The four attorneys who shepherded Stone’s prosecution proceeded either to resign or notify the court that they were stepping off the case.

Last month, about 2,000 former Justice Department officials signed a letter urging Barr to resign over his actions in the federal cases of Stone and Michael Flynn, Trump’s former national security adviser who was also ensnared by Mueller’s probe.

Although Barr’s Justice Department has moved aggressively to quash the case against Flynn, it is unclear how the attorney general will respond to the president’s interference Thursday. Despite his efforts to lessen Stone’s sentence, Barr described the case in a February interview as a “righteous prosecution” and said, “I was happy that he was convicted.”

I'd say that we'd see Barr give yet another series of interviews that would calm the storm here as he has several times in the last few months, but he's too busy running Trump's paramilitary response in the streets of DC.

Sunday, May 31, 2020

Retribution Execution, Con't


After a 38-year career with the Justice Department, the FBI's top lawyer Dana Boente was asked to resign on Friday.

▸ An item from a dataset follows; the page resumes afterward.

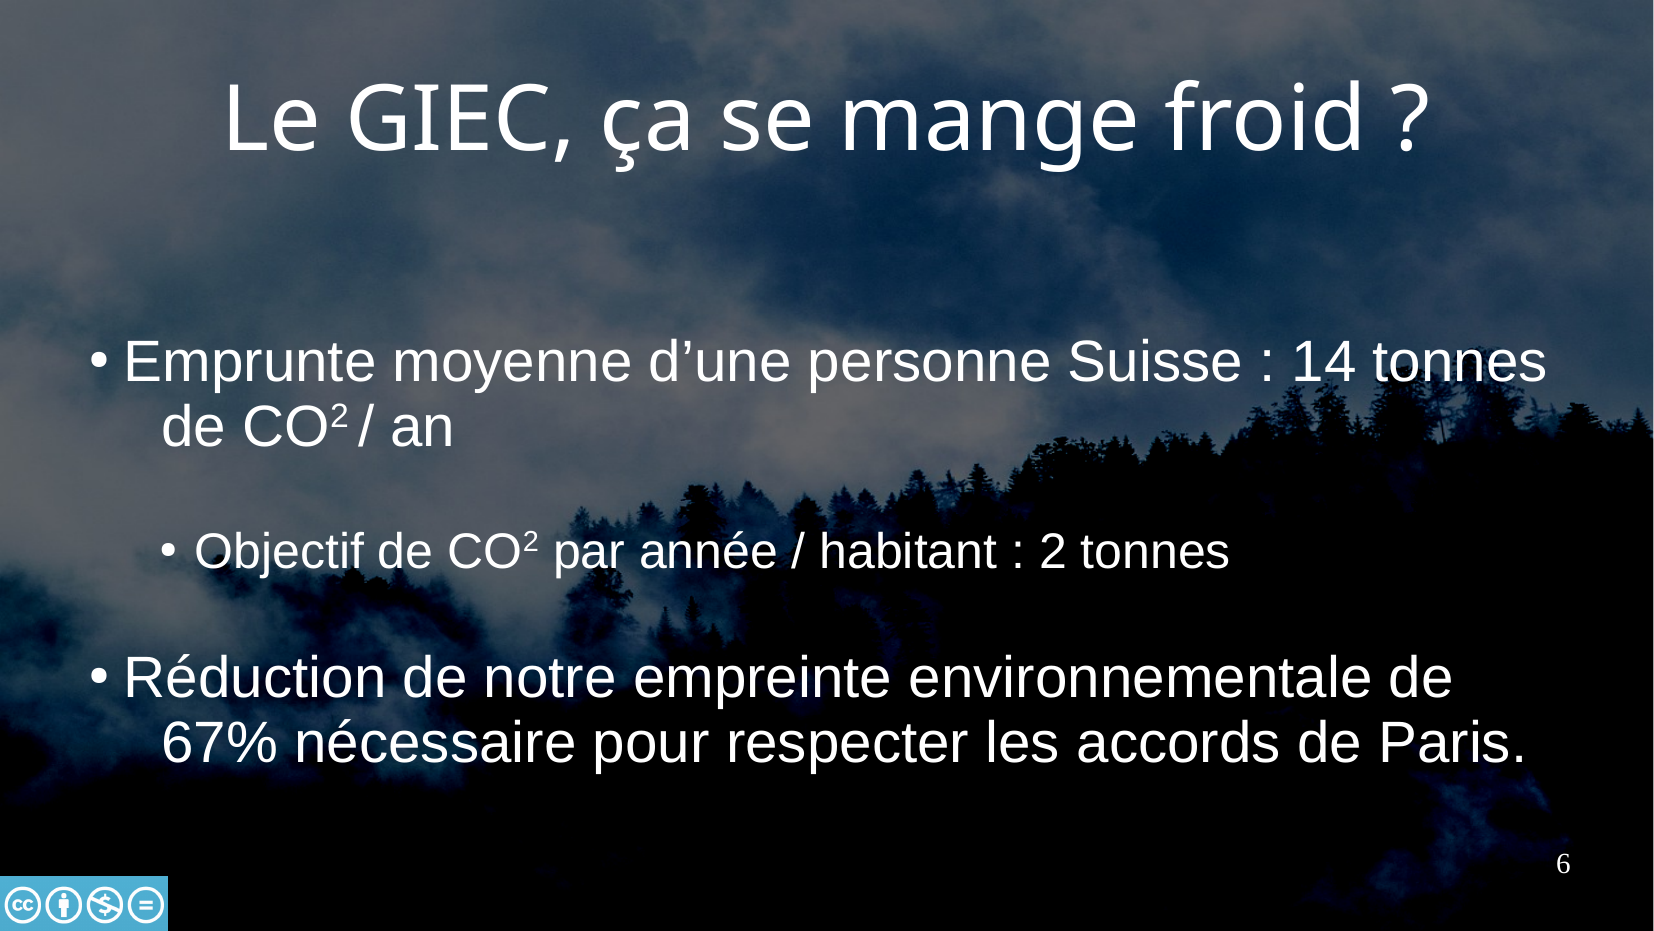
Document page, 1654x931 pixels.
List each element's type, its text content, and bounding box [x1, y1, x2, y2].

subtitle Emprunte moyenne d’une personne Suisse : 14 tonnes de CO2 / an Objectif de CO2 par année / habitant : 2 tonnes Réduction de notre empreinte environnementale de 67% nécessaire pour respecter les accords de Paris. [88, 205, 1577, 833]
picture [0, 876, 168, 931]
title Le GIEC, ça se mange froid ? [82, 37, 1571, 193]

Two sources familiar with the decision to dismiss Boente said it came from high levels of the Justice Department rather than directly from FBI Director Christopher Wray.

His departure comes on the heels of recent criticism by Fox News for his role in the investigation of former Trump National Security Advisor Michael Flynn.

A spokesman for the FBI confirmed to NBC News that Boente did in fact resign on Friday.

Fox News has recently criticized Boente's role in the investigation of Flynn, whose criminal charge for lying to the FBI was recently dropped by the Justice Department based in part on the argument that his lies were not material to an underlying investigation.

Boente also said in a recently leaked memo that material put into the public record about Flynn was not exculpatory for the former national security advisor. The memo undermines the Justice Department's latest position that material about Flynn was mishandled by prosecutors.

Fox Business host Lou Dobbs said on April 27 that, "Shocking new reports suggest F.B.I. General Counsel Dana Boente day was acting in coordination with F.B.I. Director Christopher Wray to block the release of that evidence that would have cleared General Flynn."

Wray formally asked for Boente's resignation, but the decision to end his tenure at the FBI came from Attorney General William Barr's Justice Department, which oversees the FBI, according to two sources.


A spokesman for the FBI said Boente announced on Friday his decision to retire, which will take effect June 30.

"Few people have served so well in so many critical, high-level roles at the Department," Wray said in a statement. "Throughout his long and distinguished career as a public servant, Dana has demonstrated a selfless determination to ensure that justice is always served on behalf of our citizens."

Boente has long been a target of Trump for his role in the Mueller probe, being involved in all stages of the investigation as both the FBI's top lawyer and as former assistant AG before Rod Rosenstein.  Barr cashiering him is a loud, unmistakable message that he is now officially collecting heads, and that nobody is safe.